Interpretive Summary: Until now, rotation crops have not been shown to have any effect on Rhizoctonia bare patch, because of the wide host range of the pathogen, Rhizoctonia solani AG-8. However, after 6 years of continuous spring cereal production in a direct-seed experiment near Ritzville, we have observed that wheat following barley has less disease and greater yield than continuous wheat, even though barley is a host for this pathogen. The mechanisms behind this disease suppression are unknown.
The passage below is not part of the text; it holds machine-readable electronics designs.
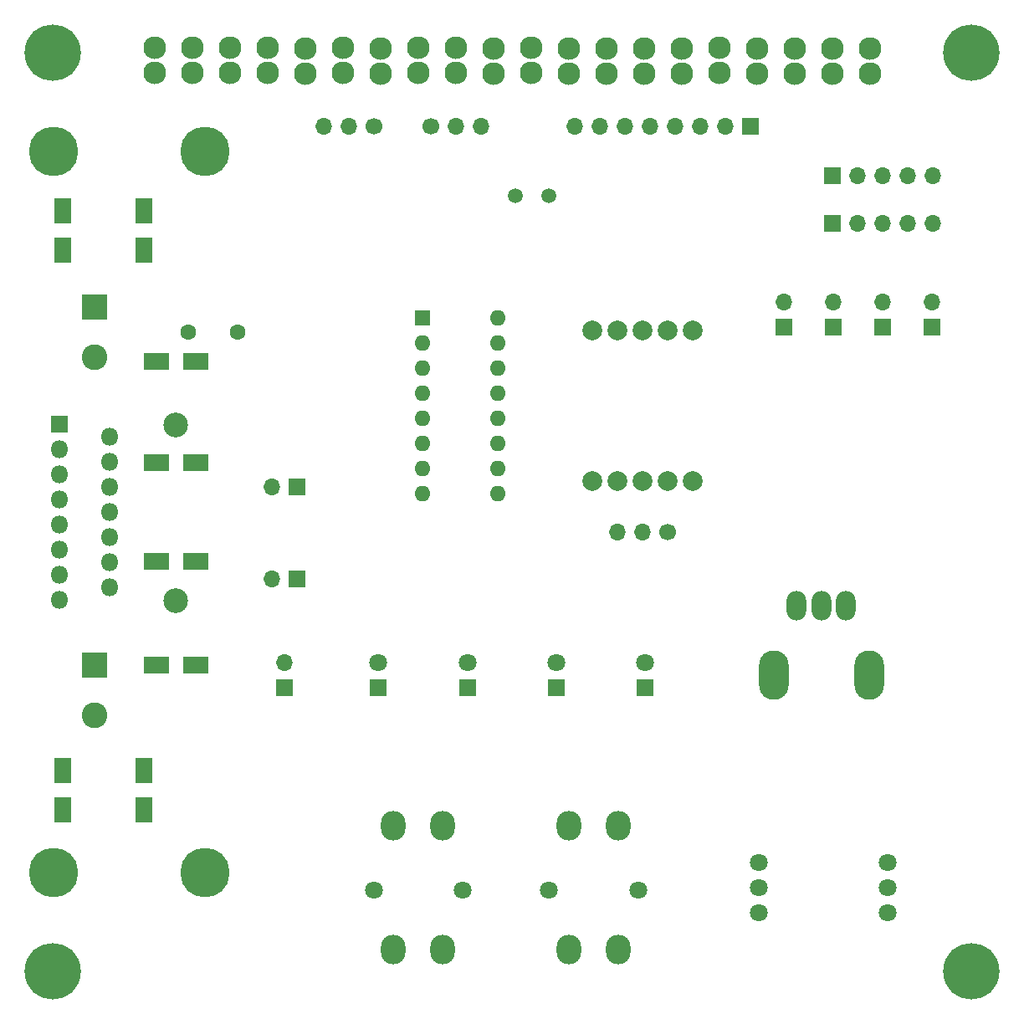
<source format=gbr>
%TF.GenerationSoftware,KiCad,Pcbnew,(6.0.8)*%
%TF.CreationDate,2022-11-24T14:06:27+01:00*%
%TF.ProjectId,myDAQExpansionBoard,6d794441-5145-4787-9061-6e73696f6e42,rev?*%
%TF.SameCoordinates,Original*%
%TF.FileFunction,Soldermask,Bot*%
%TF.FilePolarity,Negative*%
%FSLAX46Y46*%
G04 Gerber Fmt 4.6, Leading zero omitted, Abs format (unit mm)*
G04 Created by KiCad (PCBNEW (6.0.8)) date 2022-11-24 14:06:27*
%MOMM*%
%LPD*%
G01*
G04 APERTURE LIST*
%ADD10C,1.800000*%
%ADD11R,1.800000X1.800000*%
%ADD12C,1.600000*%
%ADD13C,5.700000*%
%ADD14O,1.700000X1.700000*%
%ADD15R,1.700000X1.700000*%
%ADD16C,2.000000*%
%ADD17C,1.700000*%
%ADD18O,2.000000X3.000000*%
%ADD19O,3.000000X5.000000*%
%ADD20C,2.300000*%
%ADD21O,1.800000X1.800000*%
%ADD22C,2.500000*%
%ADD23O,1.600000X1.600000*%
%ADD24R,1.600000X1.600000*%
%ADD25C,2.600000*%
%ADD26R,2.600000X2.600000*%
%ADD27C,5.000000*%
%ADD28C,1.500000*%
%ADD29O,2.500000X3.000000*%
%ADD30R,2.500000X1.800000*%
%ADD31R,1.800000X2.500000*%
G04 APERTURE END LIST*
D10*
%TO.C,D2*%
X114737500Y-98972500D03*
D11*
X114737500Y-101512500D03*
%TD*%
D12*
%TO.C,C5*%
X91500000Y-65545000D03*
X86500000Y-65545000D03*
%TD*%
D13*
%TO.C,H1*%
X72750000Y-37250000D03*
%TD*%
D14*
%TO.C,JP10*%
X94985000Y-90500000D03*
D15*
X97525000Y-90500000D03*
%TD*%
D16*
%TO.C,U2*%
X127380000Y-65380000D03*
X129920000Y-65380000D03*
X132460000Y-65380000D03*
X135000000Y-65380000D03*
X137540000Y-65380000D03*
X137540000Y-80620000D03*
X135000000Y-80620000D03*
X132460000Y-80620000D03*
X129920000Y-80620000D03*
X127380000Y-80620000D03*
%TD*%
D13*
%TO.C,H4*%
X72750000Y-130250000D03*
%TD*%
D14*
%TO.C,JP8*%
X116080000Y-44750000D03*
X113540000Y-44750000D03*
D17*
X111000000Y-44750000D03*
%TD*%
D18*
%TO.C,RV1*%
X148060500Y-93237500D03*
X150560500Y-93237500D03*
X153060500Y-93237500D03*
D19*
X145760500Y-100237500D03*
X155360500Y-100237500D03*
%TD*%
D14*
%TO.C,JP5*%
X96250000Y-98985000D03*
D15*
X96250000Y-101525000D03*
%TD*%
D14*
%TO.C,JP4*%
X161750000Y-62460000D03*
D15*
X161750000Y-65000000D03*
%TD*%
D14*
%TO.C,JP9*%
X94985000Y-81205000D03*
D15*
X97525000Y-81205000D03*
%TD*%
D14*
%TO.C,J3*%
X125595000Y-44750000D03*
X128135000Y-44750000D03*
X130675000Y-44750000D03*
X133215000Y-44750000D03*
X135755000Y-44750000D03*
X138295000Y-44750000D03*
X140835000Y-44750000D03*
D15*
X143375000Y-44750000D03*
%TD*%
D14*
%TO.C,J2*%
X161835000Y-54500000D03*
X159295000Y-54500000D03*
X156755000Y-54500000D03*
X154215000Y-54500000D03*
D15*
X151675000Y-54500000D03*
%TD*%
D20*
%TO.C,J4*%
X155445000Y-36840000D03*
X155445000Y-39380000D03*
X151635000Y-39420000D03*
X151635000Y-36880000D03*
X147825000Y-36840000D03*
X147825000Y-39380000D03*
X144015000Y-39420000D03*
X144015000Y-36880000D03*
X140205000Y-36800000D03*
X140205000Y-39340000D03*
X136395000Y-36840000D03*
X136395000Y-39380000D03*
X132585000Y-36880000D03*
X132585000Y-39420000D03*
X128775000Y-39380000D03*
X128775000Y-36840000D03*
X124965000Y-36880000D03*
X124965000Y-39420000D03*
X121155000Y-39340000D03*
X121155000Y-36800000D03*
X117345000Y-39380000D03*
X117345000Y-36840000D03*
X113535000Y-39340000D03*
X113535000Y-36800000D03*
X109725000Y-39340000D03*
X109725000Y-36800000D03*
X105915000Y-36840000D03*
X105915000Y-39380000D03*
X102105000Y-39340000D03*
X102105000Y-36800000D03*
X98295000Y-39380000D03*
X98295000Y-36840000D03*
X94485000Y-39300000D03*
X94485000Y-36760000D03*
X90675000Y-36800000D03*
X90675000Y-39340000D03*
X86865000Y-39300000D03*
X86865000Y-36760000D03*
X83055000Y-39340000D03*
X83055000Y-36800000D03*
%TD*%
D21*
%TO.C,U4*%
X73440000Y-92635000D03*
X78520000Y-91365000D03*
X73440000Y-90095000D03*
X78520000Y-88825000D03*
X73440000Y-87555000D03*
X78520000Y-86285000D03*
X73440000Y-85015000D03*
D22*
X85190000Y-74955000D03*
X85190000Y-92755000D03*
D21*
X78520000Y-83745000D03*
X73440000Y-82475000D03*
X78520000Y-81205000D03*
X73440000Y-79935000D03*
X78520000Y-78665000D03*
X73440000Y-77395000D03*
X78520000Y-76125000D03*
D11*
X73440000Y-74855000D03*
%TD*%
D14*
%TO.C,JP7*%
X100195000Y-44750000D03*
X102735000Y-44750000D03*
D17*
X105275000Y-44750000D03*
%TD*%
D10*
%TO.C,D3*%
X123737500Y-98972500D03*
D11*
X123737500Y-101512500D03*
%TD*%
D23*
%TO.C,U1*%
X117780000Y-64125000D03*
X117780000Y-66665000D03*
X117780000Y-69205000D03*
X117780000Y-71745000D03*
X117780000Y-74285000D03*
X117780000Y-76825000D03*
X117780000Y-79365000D03*
X117780000Y-81905000D03*
X110160000Y-81905000D03*
X110160000Y-79365000D03*
X110160000Y-76825000D03*
X110160000Y-74285000D03*
X110160000Y-71745000D03*
X110160000Y-69205000D03*
X110160000Y-66665000D03*
D24*
X110160000Y-64125000D03*
%TD*%
D25*
%TO.C,J6*%
X77000000Y-104330000D03*
D26*
X77000000Y-99250000D03*
%TD*%
D14*
%TO.C,JP1*%
X156750000Y-62485000D03*
D15*
X156750000Y-65025000D03*
%TD*%
D27*
%TO.C,J8*%
X88150000Y-120250000D03*
X72850000Y-120250000D03*
%TD*%
D28*
%TO.C,R17*%
X122950000Y-51750000D03*
X119550000Y-51750000D03*
%TD*%
D29*
%TO.C,SW4*%
X125000000Y-115500000D03*
X125000000Y-128000000D03*
X130000000Y-128000000D03*
X130000000Y-115500000D03*
D10*
X132000000Y-122000000D03*
X123000000Y-122000000D03*
%TD*%
%TO.C,D1*%
X105737500Y-98972500D03*
D11*
X105737500Y-101512500D03*
%TD*%
D14*
%TO.C,JP6*%
X129930000Y-85750000D03*
X132470000Y-85750000D03*
D17*
X135010000Y-85750000D03*
%TD*%
D13*
%TO.C,H3*%
X165750000Y-130250000D03*
%TD*%
D10*
%TO.C,SW1*%
X144250000Y-119210000D03*
X144250000Y-121750000D03*
X144250000Y-124290000D03*
%TD*%
D27*
%TO.C,J7*%
X72850000Y-47250000D03*
X88150000Y-47250000D03*
%TD*%
D10*
%TO.C,SW2*%
X157250000Y-119210000D03*
X157250000Y-121750000D03*
X157250000Y-124290000D03*
%TD*%
D14*
%TO.C,JP2*%
X146750000Y-62485000D03*
D15*
X146750000Y-65025000D03*
%TD*%
D14*
%TO.C,JP3*%
X151750000Y-62485000D03*
D15*
X151750000Y-65025000D03*
%TD*%
D10*
%TO.C,SW3*%
X105250000Y-122000000D03*
X114250000Y-122000000D03*
D29*
X112250000Y-128000000D03*
X112250000Y-115500000D03*
X107250000Y-128000000D03*
X107250000Y-115500000D03*
%TD*%
D10*
%TO.C,D4*%
X132737500Y-98972500D03*
D11*
X132737500Y-101512500D03*
%TD*%
D25*
%TO.C,J5*%
X77000000Y-68080000D03*
D26*
X77000000Y-63000000D03*
%TD*%
D14*
%TO.C,J1*%
X161835000Y-49750000D03*
X159295000Y-49750000D03*
X156755000Y-49750000D03*
X154215000Y-49750000D03*
D15*
X151675000Y-49750000D03*
%TD*%
D13*
%TO.C,H2*%
X165750000Y-37250000D03*
%TD*%
D30*
%TO.C,D6*%
X83250000Y-99250000D03*
X87250000Y-99250000D03*
%TD*%
%TO.C,D5*%
X83250000Y-88750000D03*
X87250000Y-88750000D03*
%TD*%
D31*
%TO.C,D10*%
X73750000Y-113900000D03*
X73750000Y-109900000D03*
%TD*%
%TO.C,D11*%
X82000000Y-53250000D03*
X82000000Y-57250000D03*
%TD*%
%TO.C,D9*%
X82000000Y-113900000D03*
X82000000Y-109900000D03*
%TD*%
D30*
%TO.C,D7*%
X83250000Y-78750000D03*
X87250000Y-78750000D03*
%TD*%
D31*
%TO.C,D12*%
X73750000Y-53250000D03*
X73750000Y-57250000D03*
%TD*%
D30*
%TO.C,D8*%
X83250000Y-68500000D03*
X87250000Y-68500000D03*
%TD*%
M02*

</source>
Technical Abstract: The soil-borne fungus Rhizoctonia solani AG-8 is a major concern for farmers who practice direct seeding (i.e., no-till) in the inland Pacific Northwest, USA. Bare patches caused by rhizoctonia first appeared in 1999 during year 3 of a long-term direct-seed cropping systems experiment near Ritzville, Washington (290 mm annual precipitation). The extent and pattern of patches were mapped each year from 1999-2003 at the 8-ha study site with a backpack-mounted global positioning system equipped with mapping software. The average percentage area of bare patches ranged from 7.5% in 1999 to 11.7% in 2002. Comparison of patterns over years show that some patches increased in size, new patches formed, and some patches disappeared. Bare patches appeared each year in winter and spring wheat (Triticum aestivum L.), spring barley (Hordeum vulgare L.), yellow mustard (Brassica hirta), and safflower (Carthamus tinctorius L.). Crop rotation had no effect on the occurrence of bare patches caused by rhizoctonia during the first five years of the experiment, but continuous annual spring wheat had significantly greater area with bare patches compared to spring wheat following spring barley in a 2-yr rotation in 2002 and 2003. Research is underway or planned to determine why some bare patches disappear with time and on management practices to help alleviate the severity of the disease.